Question

Prove that `1/sqrt(2)` is an irrational number.

Answer 1

Given: We want to prove that the number `1/sqrt(2)` is irrational.

To Prove: `1/sqrt(2)` is irrational.

Proof:

Step 1: Assume, for the sake of contradiction, that `1/sqrt(2)` is rational.

That means it can be expressed in the form `1/sqrt(2) = a/b` where a and b are integers with b ≠ 0. 

Step 2: From the above,

⇒ `1/sqrt(2) = a/b`

Multiply both sides by `sqrt(2)`:

`1 = a/b sqrt(2)`

⇒ `sqrt(2) = b/a`

Note that a ≠ 0.

Step 3: Since a and b are integers, `b/a` is a rational number.

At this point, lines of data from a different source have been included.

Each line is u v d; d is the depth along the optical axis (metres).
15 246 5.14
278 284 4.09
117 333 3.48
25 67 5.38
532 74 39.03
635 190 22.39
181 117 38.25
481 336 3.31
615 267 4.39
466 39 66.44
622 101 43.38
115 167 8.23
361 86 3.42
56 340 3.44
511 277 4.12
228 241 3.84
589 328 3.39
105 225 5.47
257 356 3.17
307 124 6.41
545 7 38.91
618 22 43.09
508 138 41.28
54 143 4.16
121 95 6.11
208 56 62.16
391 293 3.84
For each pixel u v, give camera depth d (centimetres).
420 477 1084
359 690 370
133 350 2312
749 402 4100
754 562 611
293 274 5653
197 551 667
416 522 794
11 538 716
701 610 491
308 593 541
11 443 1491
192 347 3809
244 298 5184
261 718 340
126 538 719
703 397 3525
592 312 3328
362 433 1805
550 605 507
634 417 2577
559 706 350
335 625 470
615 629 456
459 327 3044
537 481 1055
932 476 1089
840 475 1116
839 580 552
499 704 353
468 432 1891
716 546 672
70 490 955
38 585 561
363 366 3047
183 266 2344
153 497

Therefore, this implies `sqrt(2)` is rational.

Step 4: But it is well-known and already proven that `sqrt(2)` is irrational.

This has been proven by contradiction, assuming `sqrt(2) = a/b` rational leads to the contradiction that both a and b share 2 as a common factor, which is impossible if the fraction is in the lowest terms.

Step 5: So the assumption that `1/sqrt(2)` is rational leads to a contradiction. 

Therefore, the initial assumption is false and `1/sqrt(2)` is an irrational number.